Reading Response Essays--Assignment and Guidelines

English 2110 American Lit 1, O'Donnell, ETSU Summer 2017

last update: May 31, 2017

 

Assignment

Over the course of this 5-week term, you will write 4 reading response essays, of 1-3 typed pages (300-900 words) each. Those 4 grades together count for 20% of your final grade. See the course calendar for due dates.

 

For your topics, pick anything we've read for class since the previous response essay was due.

 

Guidelines

Your purpose is to introduce a literary work that we've read for class.  Describe that work, and comment on some aspect of it. Write for a broad, general audience. Don't write for just the teacher.  Rather, write in such a way that, if a stranger found your response essay on the internet, she or he could understand and enjoy it. 

 

So, in other words, you'll follow the basic principles for good expository writing:  Announce your subject, purpose, and focus -- in your title, information blurb, and/ or first paragraph.  Clearly develop your ideas with specific info, and write in a clear and engaging fashion.

 

To that end:

1 - Write a descriptive title and subtitle, and/ or summary blurb for your response essay.

2 - Include an information blurb or text box with the basic information about the literary text you are discussing.  This usually includes:

A. author's name, and year born and died;

B. complete title of the work;

C. year that the work was first published;

D. info about publisher or periodical;

E. genre terms

 

3 - Briefly describe the work for the reader:  A. Who are the main characters?  B. Where and when is the work set?  C.  How long is it, and what are its basic plot points? 

4 - Also, consider including some or all of the following: 

A. a few words about yourself: Who you are, and why you, in particular, find the work meaningful or significant. 

B. a good quote or two from the work to which you're responding. Set up and explain each quote, and make its significance clear.
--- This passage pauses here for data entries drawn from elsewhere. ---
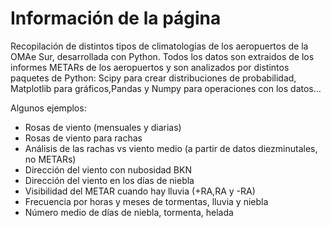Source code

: # Información de la página

Recopilación de distintos tipos de climatologías de los aeropuertos de la OMAe Sur, desarrollada con Python.
Todos los datos son extraidos de los informes METARs de los aeropuertos y son analizados por distintos paquetes 
de Python: Scipy para crear distribuciones de probabilidad, Matplotlib para gráficos,Pandas y Numpy para operaciones
con los datos...

Algunos ejemplos:
- Rosas de viento (mensuales y diarias)
- Rosas de viento para rachas
- Análisis de las rachas vs viento medio (a partir de datos diezminutales, no METARs)
- Dirección del viento con nubosidad BKN
- Dirección del viento en los días de niebla
- Visibilidad del METAR cuando hay lluvia (+RA,RA y -RA)
- Frecuencia por horas y meses de tormentas, lluvia y niebla
- Número medio de días de niebla, tormenta, helada





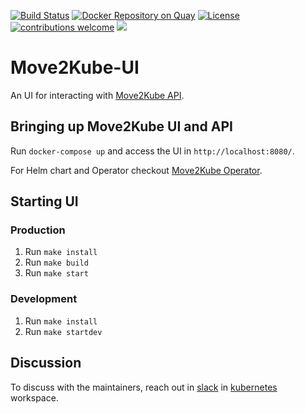 [![Build Status](https://travis-ci.com/konveyor/move2kube-ui.svg?branch=master)](https://travis-ci.com/konveyor/move2kube-ui)
[![Docker Repository on Quay](https://quay.io/repository/konveyor/move2kube-ui/status "Docker Repository on Quay")](https://quay.io/repository/konveyor/move2kube-ui)
[![License](https://img.shields.io/:license-apache-blue.svg)](https://www.apache.org/licenses/LICENSE-2.0.html)
[![contributions welcome](https://img.shields.io/badge/contributions-welcome-brightgreen.svg?style=flat)](https://github.com/konveyor/move2kube-ui/pulls)
[<img src="https://img.shields.io/badge/slack-konveyor/move2kube-green.svg?logo=slack">](https://kubernetes.slack.com/archives/CR85S82A2)

# Move2Kube-UI

An UI for interacting with [Move2Kube API](https://github.com/konveyor/move2kube-api).

## Bringing up Move2Kube UI and API

Run `docker-compose up` and access the UI in `http://localhost:8080/`.

For Helm chart and Operator checkout [Move2Kube Operator](https://github.com/konveyor/move2kube-operator).

## Starting UI

### Production

1. Run `make install`
1. Run `make build`
1. Run `make start`

### Development

1. Run `make install`
1. Run `make startdev`

## Discussion

To discuss with the maintainers, reach out in [slack](https://kubernetes.slack.com/archives/CR85S82A2) in [kubernetes](https://slack.k8s.io/) workspace.
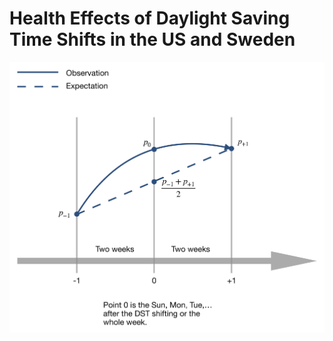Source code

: # Health Effects of Daylight Saving Time Shifts in the US and Sweden

<p align="center">
  <img src="./DST_model.png" width="600">
</p>
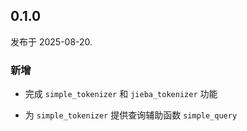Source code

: ## 0.1.0

发布于 2025-08-20.

### 新增

* 完成 `simple_tokenizer` 和 `jieba_tokenizer` 功能

* 为 `simple_tokenizer` 提供查询辅助函数 `simple_query`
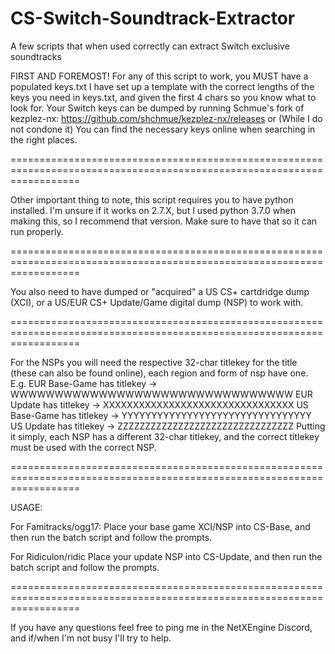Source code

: # CS-Switch-Soundtrack-Extractor
A few scripts that when used correctly can extract Switch exclusive soundtracks

FIRST AND FOREMOST!
For any of this script to work, you MUST have a populated keys.txt
I have set up a template with the correct lengths of the keys you need in keys.txt, and given
the first 4 chars so you know what to look for.
Your Switch keys can be dumped by running Schmue's fork of kezplez-nx: https://github.com/shchmue/kezplez-nx/releases
or
(While I do not condone it) You can find the necessary keys online when searching in the right places.

========================================================================================================================

Other important thing to note, this script requires you to have python installed.
I'm unsure if it works on 2.7.X, but I used python 3.7.0 when making this, so I recommend that version.
Make sure to have that so it can run properly.

========================================================================================================================

You also need to have dumped or "acquired" a US CS+ cartdridge dump (XCI), or a US/EUR CS+ Update/Game digital dump (NSP)
to work with.

========================================================================================================================

For the NSPs you will need the respective 32-char titlekey for the title (these can also be found online),
each region and form of nsp have one.
E.g.
	EUR Base-Game has titlekey -> WWWWWWWWWWWWWWWWWWWWWWWWWWWWWWWW
	EUR Update has titlekey -> XXXXXXXXXXXXXXXXXXXXXXXXXXXXXXXX
	US Base-Game has titlekey -> YYYYYYYYYYYYYYYYYYYYYYYYYYYYYYYY
	US Update has titlekey -> ZZZZZZZZZZZZZZZZZZZZZZZZZZZZZZZZ
Putting it simply, each NSP has a different 32-char titlekey, and the correct titlekey must be used with the correct NSP.

========================================================================================================================

USAGE:

For Famitracks/ogg17:
Place your base game XCI/NSP into CS-Base\, and then run the batch script and follow the prompts.

For Ridiculon/ridic
Place your update NSP into CS-Update\, and then run the batch script and follow the prompts.

========================================================================================================================

If you have any questions feel free to ping me in the NetXEngine Discord, and if/when I'm not busy I'll
try to help.
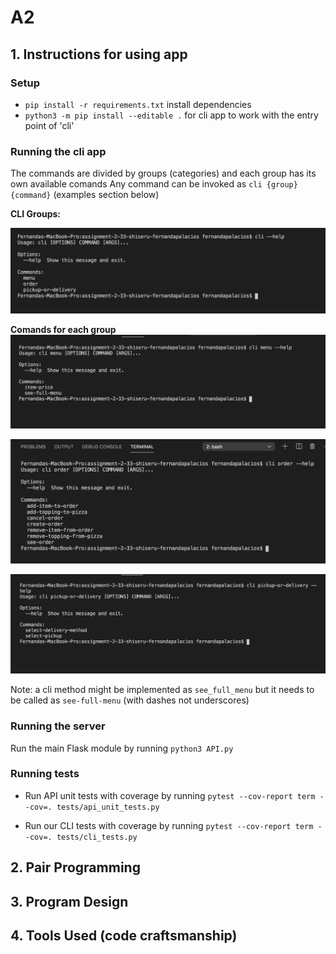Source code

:# A2


## 1. Instructions for using app

### Setup
- `pip install -r requirements.txt` install dependencies
- `python3 -m pip install --editable .` for cli app to work with the entry point of 'cli'


### Running the cli app
The commands are divided by groups (categories) and each group has its own available comands
Any command can be invoked as `cli {group} {command}` (examples section below)

**CLI Groups:**

![alt text](cli_instructions_pictures/groups.png)


**Comands for each group**
![alt text](cli_instructions_pictures/menu_commands.png)

![alt text](cli_instructions_pictures/order_commands.png)

![alt text](cli_instructions_pictures/pickup-or-delivery_commands.png)



Note: a cli method might be implemented as `see_full_menu` but it needs to be called as `see-full-menu` (with dashes not underscores) 


### Running the server
Run the main Flask module by running `python3 API.py`

### Running tests
- Run API unit tests with coverage by running `pytest --cov-report term --cov=. tests/api_unit_tests.py`

- Run our CLI tests with coverage by running `pytest --cov-report term --cov=. tests/cli_tests.py`


## 2. Pair Programming

## 3. Program Design

## 4. Tools Used (code craftsmanship)


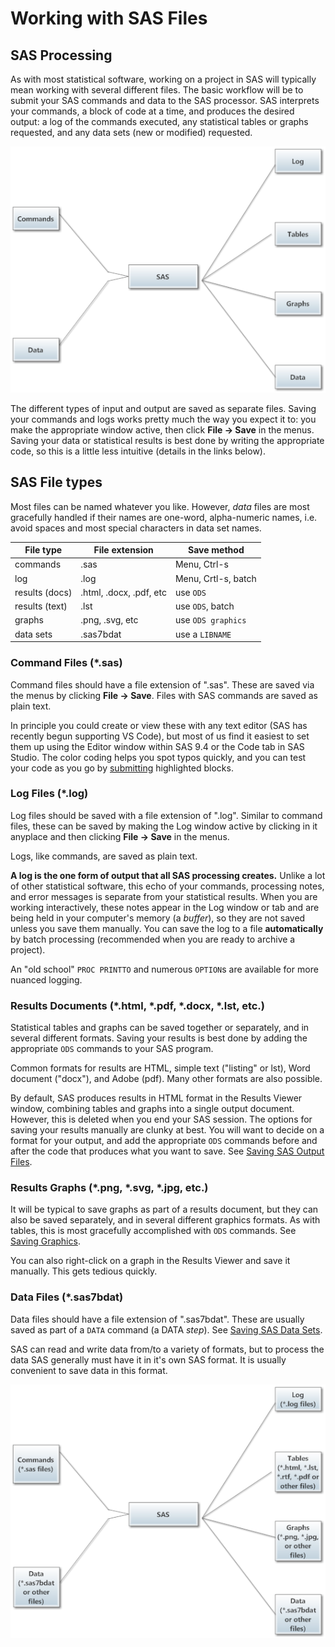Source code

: # Working with SAS Files

## SAS Processing
As with most statistical software, working on a project in SAS will
typically mean working with several different files.  The basic 
workflow will be to submit your SAS commands and data to the SAS
processor.  SAS interprets your commands, a block of code at a time,
and produces the desired output:  a log of the commands executed,
any statistical tables or graphs requested, and any data
sets (new or modified) requested.

![SAS Processing](SASOverview.png)

The different types of input and output are saved as separate files.
Saving your commands and logs works pretty much the way you expect
it to:  you make the appropriate window active, then click **File ->
Save** in the menus.  Saving your data or statistical results is
best done by writing the appropriate code, so this is a little
less intuitive (details in the links below).

## SAS File types

Most files can be named whatever you like.  However, *data* files
are most gracefully handled if their names are one-word,
alpha-numeric names, i\.e\. avoid spaces and most special characters
in data set names.

File type      | File extension  | Save method
---------------|-----------------|-------------
commands       | .sas            | Menu, Ctrl-s
log            | .log            | Menu, Crtl-s, batch
results (docs) | .html, .docx, .pdf, etc | use `ODS`
results (text) | .lst            | use `ODS`, batch
graphs         | .png, .svg, etc | use `ODS graphics`
data sets      | .sas7bdat       | use a `LIBNAME`

### Command Files (\*.sas)

Command files should have a file extension of \".sas\".  These are
saved via the menus by clicking **File -> Save**.  Files with SAS
commands are saved as plain text.

In principle
you could create or view these with any text editor (SAS has recently
begun supporting VS Code), but most of us
find it easiest to set them up using the Editor window within SAS 9.4
or the Code tab in SAS Studio.
The color coding helps you spot typos quickly, and you can test
your code as you go by [submitting](SubmittingCode.html) highlighted blocks.

### Log Files (\*.log)

Log files should be saved with a file extension of \".log\".  Similar
to command files, these can be saved by making the Log window active
by clicking in it anyplace and then clicking **File -> Save**
in the menus.

Logs, like commands, are saved as plain text.

**A log is the one form of output that all SAS processing creates.**
Unlike a lot of other statistical software, this echo of your
commands, processing notes, and error messages is separate from
your statistical results.  When you are working interactively,
these notes appear in the Log window or tab and are being held in your
computer\'s memory (a *buffer*), so they are not saved unless you save them
manually.  You can save the log to a file
**automatically** by batch processing (recommended
when you are ready to archive a project).

An "old school" `PROC PRINTTO` and numerous `OPTION`s are
available for more nuanced logging.

### Results Documents (\*.html, \*.pdf, \*.docx, \*.lst, etc.)

Statistical tables and graphs can be saved together or separately, and
in several different formats.  Saving your results is best done
by adding the appropriate `ODS` commands to your SAS program.

Common formats for results are HTML, simple text (\"listing\" or lst),
Word document (\"docx\"), and Adobe (pdf).  Many
other formats are also possible.

By default, SAS produces results in HTML format in the Results Viewer
window, combining tables and
graphs into a single output document.  However, this is deleted when you
end your SAS session.  The options for saving your results manually
are clunky at best.  You will want to decide on a format for your output,
and add the appropriate `ODS` commands before and after the code
that produces what you want to save.  See [Saving SAS Output Files](saveSASoutput.html).

### Results Graphs (\*.png, \*.svg, \*.jpg, etc.)

It will be typical to save graphs as part of a results document, but
they can also be saved separately, and in several different
graphics formats.  As with tables, this is most gracefully accomplished
with `ODS` commands.  See [Saving Graphics](4-21_Simple_SAS_Graphs_with_ODS.html#saving-graphics).

You can also right-click on a graph in the Results Viewer and save it
manually.  This gets tedious quickly.

### Data Files (*.sas7bdat)

Data files should have a file extension of \".sas7bdat\".  These
are usually saved as part of a `DATA` command (a DATA *step*).
See [Saving SAS Data Sets](saveSASdata.html).

SAS can read and write data from/to a variety of formats, but to
process the data SAS generally must have it in it\'s own SAS format.  It is
usually convenient to save data in this format.


![SAS Files](SASFiles.png)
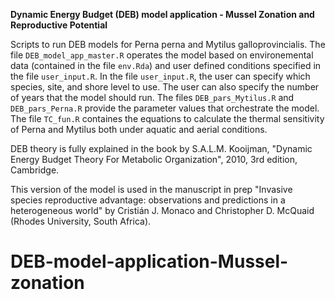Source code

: **Dynamic Energy Budget (DEB) model application - Mussel Zonation and Reproductive Potential**

Scripts to run DEB models for Perna perna and Mytilus galloprovincialis.
The file `DEB_model_app_master.R` operates the model based on environemental data (contained in the file `env.Rda`) and user defined conditions specified in the file `user_input.R`.
In the file `user_input.R`, the user can specify which species, site, and shore level to use. The user can also specify the number of years that the model should run.
The files `DEB_pars_Mytilus.R` and `DEB_pars_Perna.R` provide the parameter values that orchestrate the model.
The file `TC_fun.R` containes the equations to calculate the thermal sensitivity of Perna and Mytilus both under aquatic and aerial conditions.

DEB theory is fully explained in the book by S.A.L.M. Kooijman, "Dynamic Energy Budget Theory For Metabolic Organization", 2010, 3rd edition, Cambridge. 

This version of the model is used in the manuscript in prep "Invasive species reproductive advantage: observations and predictions in a heterogeneous world" by Cristián J. Monaco and Christopher D. McQuaid (Rhodes University, South Africa).
# DEB-model-application-Mussel-zonation
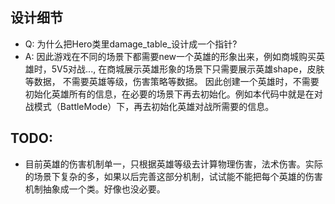 ## 设计细节
- Q: 为什么把Hero类里damage\_table\_设计成一个指针?
- A: 因此游戏在不同的场景下都需要new一个英雄的形象出来，例如商城购买英雄时，5V5对战..., 在商城展示英雄形象的场景下只需要展示英雄shape，皮肤等数据， 不需要英雄等级，伤害策略等数据。 因此创建一个英雄时，不需要初始化英雄所有的信息，在必要的场景下再去初始化。例如本代码中就是在对战模式（BattleMode）下，再去初始化英雄对战所需要的信息。


## TODO:
- 目前英雄的伤害机制单一，只根据英雄等级去计算物理伤害，法术伤害。实际的场景下复杂的多，如果以后完善这部分机制，试试能不能把每个英雄的伤害机制抽象成一个类。好像也没必要。

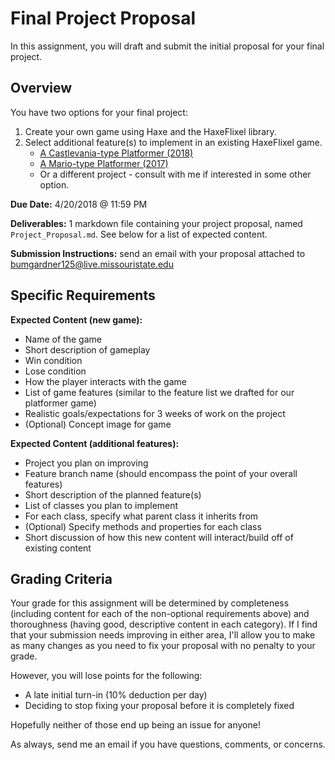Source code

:# Final Project Proposal

In this assignment, you will draft and submit the initial proposal for your final project. 

## Overview

You have two options for your final project:

 1. Create your own game using Haxe and the HaxeFlixel library.
 2. Select additional feature(s) to implement in an existing HaxeFlixel game.
    * [A Castlevania-type Platformer (2018)](https://github.com/SamBumgardner/csc-303-platformer-2018)
    * [A Mario-type Platformer (2017)](https://github.com/SamBumgardner/csc-303-platformer-2017)
    * Or a different project - consult with me if interested in some other option.

**Due Date:** 4/20/2018 @ 11:59 PM

**Deliverables:** 1 markdown file containing your project proposal, named `Project_Proposal.md`. See below for a list of expected content.

**Submission Instructions:** send an email with your proposal attached to bumgardner125@live.missouristate.edu

## Specific Requirements

**Expected Content (new game):**

 * Name of the game
 * Short description of gameplay
 * Win condition
 * Lose condition
 * How the player interacts with the game
 * List of game features (similar to the feature list we drafted for our platformer game)
 * Realistic goals/expectations for 3 weeks of work on the project
 * (Optional) Concept image for game
 
**Expected Content (additional features):**

 * Project you plan on improving
 * Feature branch name (should encompass the point of your overall features)
 * Short description of the planned feature(s)
 * List of classes you plan to implement
 * For each class, specify what parent class it inherits from
 * (Optional) Specify methods and properties for each class
 * Short discussion of how this new content will interact/build off of existing content
 
## Grading Criteria

Your grade for this assignment will be determined by completeness (including content for each of the non-optional requirements above) and thoroughness (having good, descriptive content in each category). If I find that your submission needs improving in either area, I'll allow you to make as many changes as you need to fix your proposal with no penalty to your grade.

However, you will lose points for the following:

 * A late initial turn-in (10% deduction per day)
 * Deciding to stop fixing your proposal before it is completely fixed

Hopefully neither of those end up being an issue for anyone! 

As always, send me an email if you have questions, comments, or concerns.
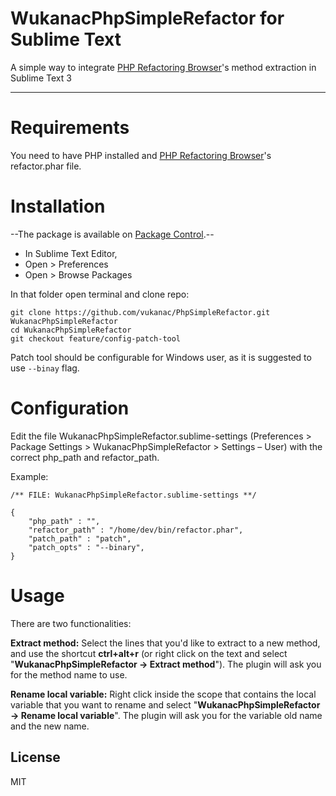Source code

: WukanacPhpSimpleRefactor for Sublime Text
===========

A simple way to integrate [PHP Refactoring Browser]'s method extraction in Sublime Text 3 

---

Requirements
===========
You need to have PHP installed and [PHP Refactoring Browser]'s refactor.phar file. 

Installation
=======

--The package is available on [Package Control](https://sublime.wbond.net/).--

* In Sublime Text Editor,
* Open > Preferences
* Open > Browse Packages

In that folder open terminal and clone repo:

    git clone https://github.com/vukanac/PhpSimpleRefactor.git WukanacPhpSimpleRefactor
    cd WukanacPhpSimpleRefactor
    git checkout feature/config-patch-tool

Patch tool should be configurable for Windows user, as it is suggested to use `--binay` flag.

Configuration
=======
Edit the file WukanacPhpSimpleRefactor.sublime-settings (Preferences > Package Settings > WukanacPhpSimpleRefactor > Settings – User) with the correct php_path and refactor_path.

Example:
	
	/** FILE: WukanacPhpSimpleRefactor.sublime-settings **/

	{
		"php_path" : "",
		"refactor_path" : "/home/dev/bin/refactor.phar",
		"patch_path" : "patch",
		"patch_opts" : "--binary",
	}

Usage
=====
There are two functionalities:

**Extract method:** Select the lines that you'd like to extract to a new method, and use the shortcut **ctrl+alt+r** (or right click on the text and select "**WukanacPhpSimpleRefactor -> Extract method**"). The plugin will ask you for the method name to use. 

**Rename local variable:** Right click inside the scope that contains the local variable that you want to rename and select "**WukanacPhpSimpleRefactor -> Rename local variable**". The plugin will ask you for the variable old name and the new name.


License
----

MIT

[PHP Refactoring Browser]:https://github.com/QafooLabs/php-refactoring-browser
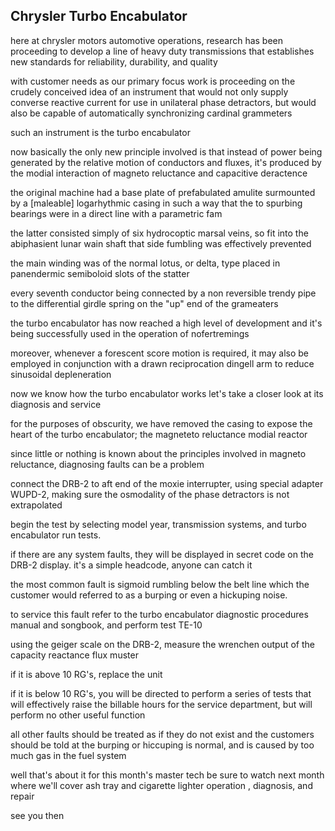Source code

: ## Chrysler Turbo Encabulator

here at chrysler motors automotive operations, research has been proceeding to develop a line of heavy duty transmissions that establishes new standards for reliability, durability, and quality

with customer needs as our primary focus work is proceeding on the crudely conceived idea of an instrument that would not only supply converse reactive current for use in unilateral phase detractors,
but would also be capable of automatically synchronizing cardinal
grammeters

such an instrument is the turbo encabulator

now basically the only new principle involved is that instead of power being generated by the relative motion of conductors and fluxes, it's produced by the modial interaction of magneto reluctance and capacitive deractence

the original machine had a base plate of prefabulated amulite surmounted
by a [maleable] logarhythmic casing in such a way that the to spurbing
bearings were in a direct line with a parametric fam

the latter consisted simply of six hydrocoptic marsal veins, so fit into the abiphasient lunar wain shaft that side fumbling was effectively prevented

the main winding was of the normal lotus, or delta, type placed in panendermic semiboloid slots of the statter

every seventh conductor being connected by a non reversible trendy pipe to the differential girdle spring on the "up" end of the grameaters

the turbo encabulator has now reached a high level of development and
it's being successfully used in the operation of nofertremings

moreover, whenever a forescent score motion is required, it may also be employed in conjunction with a drawn reciprocation dingell arm to reduce
sinusoidal depleneration

now we know how the turbo encabulator works let's take a closer look at its diagnosis and service

for the purposes of obscurity, we have removed the casing to expose the heart of the turbo encabulator; the magneteto reluctance modial reactor

since little or nothing is known about the principles involved in magneto reluctance, diagnosing faults can be a problem

connect the DRB-2 to aft end of the moxie interrupter, using special adapter WUPD-2, making sure the osmodality of the phase detractors is not extrapolated

begin the test by selecting model year, transmission systems,
and turbo encabulator run tests.

if there are any system faults, they will be displayed in secret code on the DRB-2 display. it's a simple headcode, anyone can catch it

the most common fault is sigmoid rumbling below the belt line which the
customer would referred to as a burping or even a hickuping noise.

to service this fault refer to the turbo encabulator diagnostic procedures manual and songbook, and perform test TE-10

using the geiger scale on the DRB-2, measure the wrenchen output of the capacity reactance flux muster

if it is above 10 RG's, replace the unit

if it is below 10 RG's, you will be directed to perform a series of tests that will effectively raise the billable hours for the service department, but will perform no other useful function

all other faults should be treated as if they do not exist and the customers should be told at the burping or hiccuping is normal, and is
caused by too much gas in the fuel system

well that's about it for this month's master tech be sure to watch next month where we'll cover ash tray and cigarette lighter operation , diagnosis, and repair

see you then

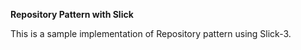 **Repository Pattern with Slick**

This is a sample implementation of Repository pattern using Slick-3.
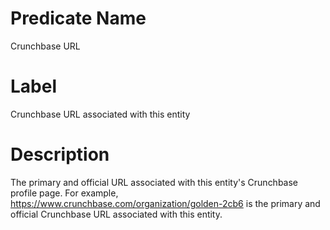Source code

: # Predicate Name
Crunchbase URL

# Label
Crunchbase URL associated with this entity

# Description
The primary and official URL associated with this entity's Crunchbase profile page. For example, https://www.crunchbase.com/organization/golden-2cb6 is the primary and official Crunchbase URL associated with this entity.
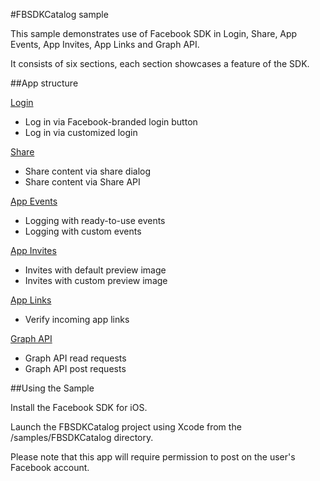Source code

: #FBSDKCatalog sample

This sample demonstrates use of Facebook SDK in Login, Share, App Events, App Invites, App Links and Graph API. 

It consists of six sections, each section showcases a feature of the SDK.

##App structure

[Login](https://developers.facebook.com/products/login)

* Log in via Facebook-branded login button
* Log in via customized login

[Share](https://developers.facebook.com/products/sharing)

* Share content via share dialog
* Share content via Share API

[App Events](https://developers.facebook.com/products/analytics)

* Logging with ready-to-use events
* Logging with custom events

[App Invites](https://developers.facebook.com/products/sharing/app-invites)

* Invites with default preview image
* Invites with custom preview image

[App Links](https://developers.facebook.com/products/app-links)

* Verify incoming app links

[Graph API](https://developers.facebook.com/docs/graph-api)

* Graph API read requests
* Graph API post requests

##Using the Sample

Install the Facebook SDK for iOS.

Launch the FBSDKCatalog project using Xcode from the <Facebook SDK>/samples/FBSDKCatalog directory.

Please note that this app will require permission to post on the user's Facebook account.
C. a discussion of the author of the work, and the historical context:  When and where did that person write and publish it? What other notable events were happening around that same place and time?

 

5 - Feel free to discuss problems with the work. For example, did you find it hard to read or understand? Would other 21st century Americans have trouble with it? What challenges, specifically, does the work present? Your job is NOT to uncritically praise a work.  Rather, discuss your experience with the work, in an honest way, so that your reader can understand your take on the piece.

 

Example of a Good Title, Blurb, and First Paragraph

I adapted this from a student's essay--with that student's permission--in order to post it here as an example:

 

Here, Kitty Kitty: Poe Anticipates 21st Century Horror Movie Conventions in One Scary Short Story 

Written by Joe Student, for American Lit 1, ETSU, Tues Oct 27, 2016

 

A response to"The Black Cat"

by Edgar Allan Poe (1809-1849)

First published in United States Saturday Post (Philadelphia), August 19, 1843

Short fiction, horror, Gothic

 

Edgar Allan's creepy short story, "The Black Cat," which is reprinted in the Norton American Lit anthology, contains many of the elements that I've seen in modern American horror movies:  It features a strange narrator/ main character who seems to be going insane.  It highlights that character's psychological disturbance -- that is, his abusive behavior towards women and animals. And it hints darkly at supernatural forces, though it is never clear whether the supernatural forces are actually loose in the world, or merely figments of the narrator's disturbed imagination.